There is another way: Open, hybrid cloud architectures can connect and standardize security across any kind of infrastructure, from private data centers to public clouds, to the edges of the network. This unifies the security workflow and increases the visibility of threats across the entire network (including the third- and fourth-party networks where data flows) and orchestrates the response. It essentially eliminates weak links without having to move data or applications — a design point that should be embraced across the public and private sectors.
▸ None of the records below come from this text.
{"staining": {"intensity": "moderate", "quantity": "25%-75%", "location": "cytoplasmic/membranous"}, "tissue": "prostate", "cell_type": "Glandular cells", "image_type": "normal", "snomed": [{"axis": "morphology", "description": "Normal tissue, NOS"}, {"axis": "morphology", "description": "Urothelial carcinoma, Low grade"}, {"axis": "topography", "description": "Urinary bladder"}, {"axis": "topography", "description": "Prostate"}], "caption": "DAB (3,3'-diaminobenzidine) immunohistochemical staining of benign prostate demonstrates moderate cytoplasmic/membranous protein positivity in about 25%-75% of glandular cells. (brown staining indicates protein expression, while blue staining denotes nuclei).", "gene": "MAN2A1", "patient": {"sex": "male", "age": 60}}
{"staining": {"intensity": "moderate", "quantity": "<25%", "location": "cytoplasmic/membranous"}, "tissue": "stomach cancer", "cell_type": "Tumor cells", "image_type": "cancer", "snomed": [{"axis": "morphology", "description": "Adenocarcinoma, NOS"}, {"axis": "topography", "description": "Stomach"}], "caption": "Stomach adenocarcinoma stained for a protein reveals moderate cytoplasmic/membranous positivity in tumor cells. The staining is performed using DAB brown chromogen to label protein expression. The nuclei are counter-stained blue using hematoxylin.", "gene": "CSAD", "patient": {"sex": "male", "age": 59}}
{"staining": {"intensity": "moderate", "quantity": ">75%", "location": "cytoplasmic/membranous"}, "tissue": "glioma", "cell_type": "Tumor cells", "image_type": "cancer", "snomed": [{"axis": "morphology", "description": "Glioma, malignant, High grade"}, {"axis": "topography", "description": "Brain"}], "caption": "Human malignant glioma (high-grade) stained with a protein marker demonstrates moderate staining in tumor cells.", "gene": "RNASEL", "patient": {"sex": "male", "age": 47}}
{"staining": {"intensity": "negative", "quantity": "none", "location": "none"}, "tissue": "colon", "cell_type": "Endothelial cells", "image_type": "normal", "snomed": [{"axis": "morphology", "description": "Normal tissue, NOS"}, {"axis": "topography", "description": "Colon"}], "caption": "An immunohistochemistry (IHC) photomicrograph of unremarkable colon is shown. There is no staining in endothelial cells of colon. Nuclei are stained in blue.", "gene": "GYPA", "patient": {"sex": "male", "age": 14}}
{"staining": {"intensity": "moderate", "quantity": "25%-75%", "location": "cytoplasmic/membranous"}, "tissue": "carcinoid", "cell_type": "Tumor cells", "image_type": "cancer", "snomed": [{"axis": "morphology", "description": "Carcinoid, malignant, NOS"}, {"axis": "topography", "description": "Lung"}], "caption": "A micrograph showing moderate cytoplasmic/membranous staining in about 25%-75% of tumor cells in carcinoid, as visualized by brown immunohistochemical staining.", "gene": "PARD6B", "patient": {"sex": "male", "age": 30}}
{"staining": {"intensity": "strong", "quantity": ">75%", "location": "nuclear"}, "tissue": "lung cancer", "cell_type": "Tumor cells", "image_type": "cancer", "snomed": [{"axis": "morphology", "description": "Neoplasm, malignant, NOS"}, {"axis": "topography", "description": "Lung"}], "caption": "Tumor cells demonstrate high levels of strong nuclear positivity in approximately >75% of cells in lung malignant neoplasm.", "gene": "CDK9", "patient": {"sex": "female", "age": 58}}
The second step is to close the remaining loopholes in the data security supply chain. President Biden’s executive order requires federal agencies to encrypt data that is being stored or transmitted. We have an opportunity to take that a step further and also address data that is in use. As more organizations outsource the storage and processing of their data to cloud providers, expecting real-time data analytics in return, this represents an area of vulnerability.

Many believe this vulnerability is simply the price we pay for outsourcing digital infrastructure to another company. But this is not true. Cloud providers can, and do, protect their customers’ data with the same ferocity as they protect their own. They do not need access to the data they store on their servers. Ever.

To ensure this requires confidential computing, which encrypts data at rest, in transit and in process. Confidential computing makes it technically impossible for anyone without the encryption key to access the data, not even your cloud provider. At IBM, for example, our customers run workloads in the IBM Cloud with full privacy and control. They are the only ones that hold the key. We could not access their data even if compelled by a court order or ransom request. It is simply not an option.

Paying down the principal on any kind of debt can be daunting, as anyone with a mortgage or student loan can attest. But this is not a low-interest loan. As the JBS and Colonial Pipeline attacks clearly demonstrate, the cost of not addressing our cybersecurity debt spans far beyond monetary damages. Our food and fuel supplies are at risk, and entire economies can be disrupted.

I believe that with the right measures — strong public and private collaboration — we have an opportunity to construct a future that brings forward the combined power of security and technological advancement built on trust.